(Stored entries)
- Opening Delimiter -
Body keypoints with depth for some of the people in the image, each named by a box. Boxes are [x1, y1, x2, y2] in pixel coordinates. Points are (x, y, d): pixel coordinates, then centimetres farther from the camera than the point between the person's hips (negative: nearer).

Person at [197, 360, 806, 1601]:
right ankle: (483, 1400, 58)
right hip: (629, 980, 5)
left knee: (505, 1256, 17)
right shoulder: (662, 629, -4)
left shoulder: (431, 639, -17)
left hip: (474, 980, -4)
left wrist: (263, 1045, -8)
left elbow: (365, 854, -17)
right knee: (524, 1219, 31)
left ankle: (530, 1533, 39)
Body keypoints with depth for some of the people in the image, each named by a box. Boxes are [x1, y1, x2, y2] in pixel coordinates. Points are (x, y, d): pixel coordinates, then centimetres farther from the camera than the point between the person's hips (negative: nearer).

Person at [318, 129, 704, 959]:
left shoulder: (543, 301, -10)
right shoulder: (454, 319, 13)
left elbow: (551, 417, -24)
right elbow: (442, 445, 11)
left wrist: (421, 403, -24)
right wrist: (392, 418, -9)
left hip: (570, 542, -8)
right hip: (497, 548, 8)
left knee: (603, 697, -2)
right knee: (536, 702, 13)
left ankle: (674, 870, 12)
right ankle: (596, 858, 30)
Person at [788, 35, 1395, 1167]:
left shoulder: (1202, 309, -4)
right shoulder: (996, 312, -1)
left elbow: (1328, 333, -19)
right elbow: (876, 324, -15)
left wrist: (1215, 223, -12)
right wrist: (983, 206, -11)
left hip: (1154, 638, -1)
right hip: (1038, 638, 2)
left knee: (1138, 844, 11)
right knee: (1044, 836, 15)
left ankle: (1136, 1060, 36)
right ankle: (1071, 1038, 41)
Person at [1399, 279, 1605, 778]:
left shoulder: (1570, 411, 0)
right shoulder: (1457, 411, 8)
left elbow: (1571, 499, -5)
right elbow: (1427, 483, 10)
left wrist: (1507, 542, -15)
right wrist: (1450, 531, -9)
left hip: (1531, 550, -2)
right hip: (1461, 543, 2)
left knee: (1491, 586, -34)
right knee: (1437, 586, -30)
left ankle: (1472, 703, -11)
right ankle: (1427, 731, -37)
- Closing Delimiter -
- Opening Delimiter -
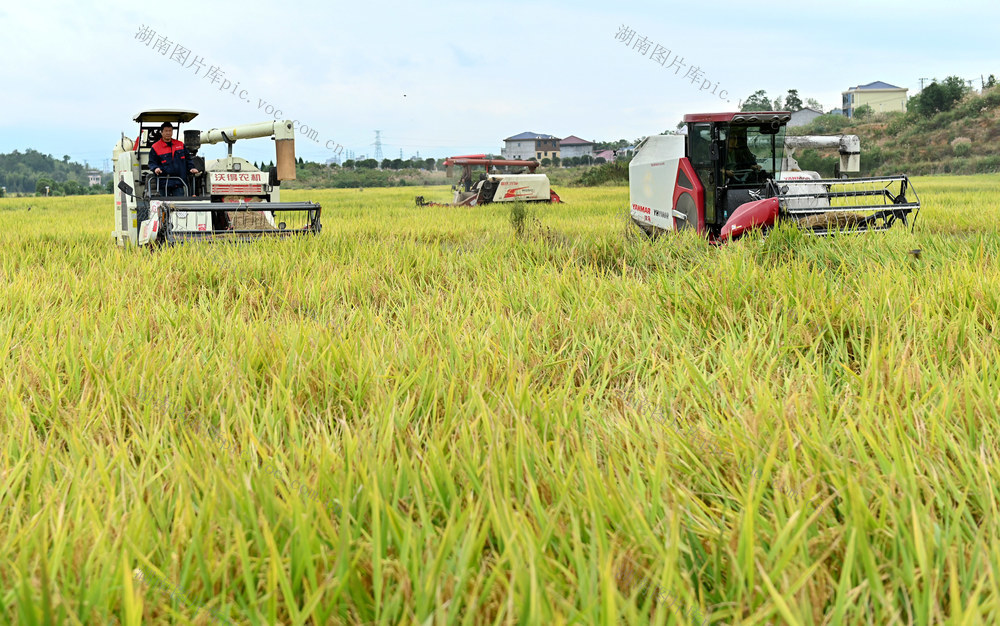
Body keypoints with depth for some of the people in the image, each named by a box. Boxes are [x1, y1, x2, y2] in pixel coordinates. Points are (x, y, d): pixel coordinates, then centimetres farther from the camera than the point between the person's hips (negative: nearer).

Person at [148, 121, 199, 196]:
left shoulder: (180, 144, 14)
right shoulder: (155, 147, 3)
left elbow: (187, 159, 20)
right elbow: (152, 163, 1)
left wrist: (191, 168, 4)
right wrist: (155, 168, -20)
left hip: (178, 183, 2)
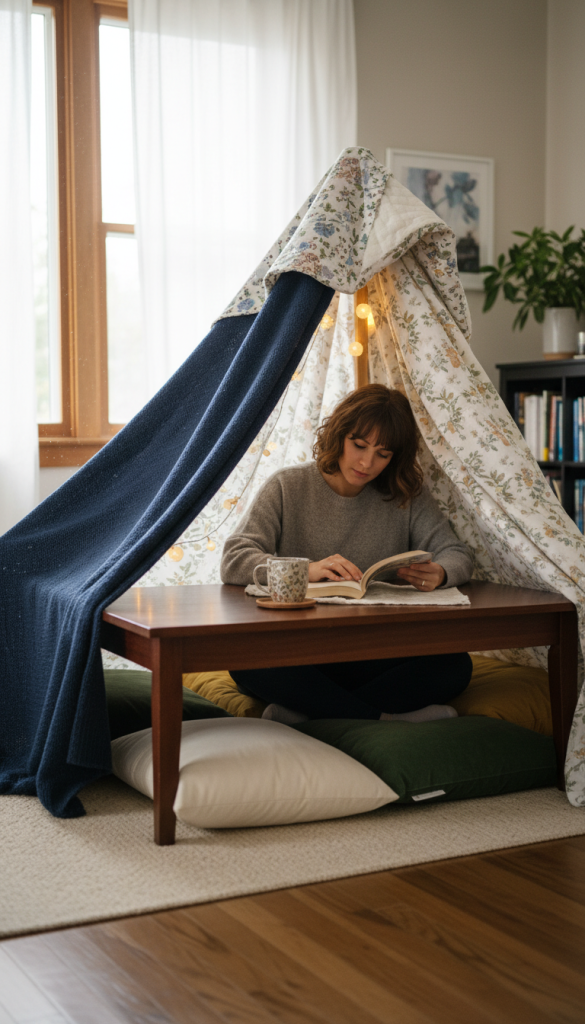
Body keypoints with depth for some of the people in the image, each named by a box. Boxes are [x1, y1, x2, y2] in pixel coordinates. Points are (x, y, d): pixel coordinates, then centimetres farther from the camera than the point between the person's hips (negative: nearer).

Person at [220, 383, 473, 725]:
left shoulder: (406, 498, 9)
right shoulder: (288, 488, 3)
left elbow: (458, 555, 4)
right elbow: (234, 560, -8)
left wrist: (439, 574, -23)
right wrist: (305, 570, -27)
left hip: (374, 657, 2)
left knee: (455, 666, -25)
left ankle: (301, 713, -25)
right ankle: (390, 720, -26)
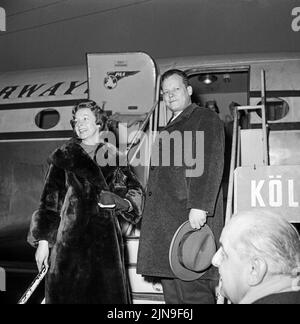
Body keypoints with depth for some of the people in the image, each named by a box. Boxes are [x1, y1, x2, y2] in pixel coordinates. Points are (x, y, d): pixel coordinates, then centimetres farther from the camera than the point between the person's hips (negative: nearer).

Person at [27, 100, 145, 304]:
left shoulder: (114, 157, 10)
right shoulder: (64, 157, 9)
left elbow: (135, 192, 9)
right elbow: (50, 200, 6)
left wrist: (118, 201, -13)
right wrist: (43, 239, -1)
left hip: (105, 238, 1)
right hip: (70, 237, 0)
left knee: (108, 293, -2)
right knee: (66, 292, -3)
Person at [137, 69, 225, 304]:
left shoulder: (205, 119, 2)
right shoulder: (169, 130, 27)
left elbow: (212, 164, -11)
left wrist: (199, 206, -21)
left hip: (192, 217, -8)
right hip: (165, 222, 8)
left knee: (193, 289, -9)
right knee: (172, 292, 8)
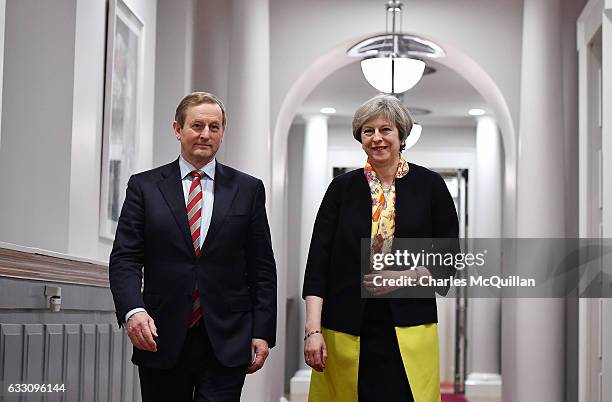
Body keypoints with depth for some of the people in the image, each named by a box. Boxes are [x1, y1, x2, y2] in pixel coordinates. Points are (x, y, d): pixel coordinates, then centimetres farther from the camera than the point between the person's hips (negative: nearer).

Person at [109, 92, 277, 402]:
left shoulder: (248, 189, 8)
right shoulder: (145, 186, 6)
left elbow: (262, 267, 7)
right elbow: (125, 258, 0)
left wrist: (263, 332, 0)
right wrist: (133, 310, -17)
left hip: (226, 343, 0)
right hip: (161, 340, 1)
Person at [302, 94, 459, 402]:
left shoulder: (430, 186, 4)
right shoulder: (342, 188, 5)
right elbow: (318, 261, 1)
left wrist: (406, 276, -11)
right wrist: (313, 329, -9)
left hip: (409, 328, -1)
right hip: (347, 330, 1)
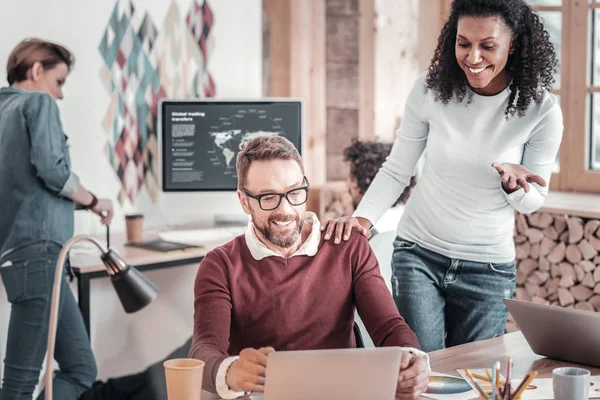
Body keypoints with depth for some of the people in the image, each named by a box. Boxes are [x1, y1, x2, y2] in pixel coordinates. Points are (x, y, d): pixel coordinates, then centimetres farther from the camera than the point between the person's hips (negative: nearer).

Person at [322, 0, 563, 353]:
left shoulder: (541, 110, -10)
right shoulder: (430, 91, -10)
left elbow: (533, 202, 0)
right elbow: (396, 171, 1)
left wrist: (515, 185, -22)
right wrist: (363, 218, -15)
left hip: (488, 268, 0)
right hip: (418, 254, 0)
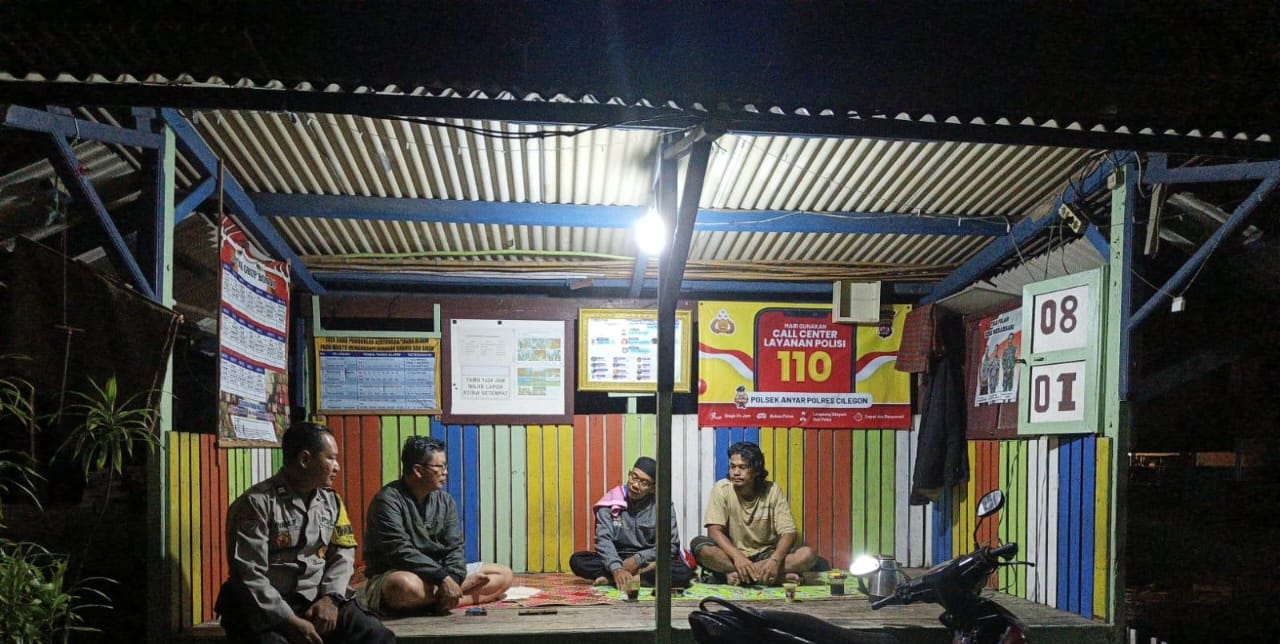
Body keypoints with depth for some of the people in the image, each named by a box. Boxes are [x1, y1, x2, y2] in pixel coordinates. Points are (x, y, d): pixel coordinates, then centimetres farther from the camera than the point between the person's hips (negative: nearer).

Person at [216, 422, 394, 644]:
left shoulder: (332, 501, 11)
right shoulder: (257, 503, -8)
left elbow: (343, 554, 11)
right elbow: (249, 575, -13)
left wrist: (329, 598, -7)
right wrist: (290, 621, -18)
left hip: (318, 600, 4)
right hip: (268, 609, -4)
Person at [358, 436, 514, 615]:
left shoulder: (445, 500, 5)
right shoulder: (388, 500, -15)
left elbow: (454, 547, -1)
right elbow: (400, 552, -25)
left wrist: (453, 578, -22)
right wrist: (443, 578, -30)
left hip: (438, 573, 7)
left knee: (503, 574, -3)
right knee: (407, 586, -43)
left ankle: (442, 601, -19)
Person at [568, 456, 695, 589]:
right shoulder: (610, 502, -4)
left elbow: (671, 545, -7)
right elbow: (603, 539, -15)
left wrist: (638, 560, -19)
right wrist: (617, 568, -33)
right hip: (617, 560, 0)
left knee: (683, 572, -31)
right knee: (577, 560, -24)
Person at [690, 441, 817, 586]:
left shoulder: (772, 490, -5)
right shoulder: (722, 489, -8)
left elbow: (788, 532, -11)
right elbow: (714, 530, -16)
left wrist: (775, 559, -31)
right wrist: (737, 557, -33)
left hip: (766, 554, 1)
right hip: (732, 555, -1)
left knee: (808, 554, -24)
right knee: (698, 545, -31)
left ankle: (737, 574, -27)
- Closing Delimiter -
Try it :: Please output the lines of the data above exactly as they appear, starting with the line that contains "right elbow: (714, 530, -16)" and going on through the line that contains "left ankle: (737, 574, -27)".

Your response ::
right elbow: (714, 530, -16)
left wrist: (775, 559, -31)
right wrist: (737, 557, -33)
left hip: (766, 554, 1)
right hip: (732, 555, -1)
left knee: (808, 554, -24)
right knee: (698, 545, -31)
left ankle: (737, 574, -27)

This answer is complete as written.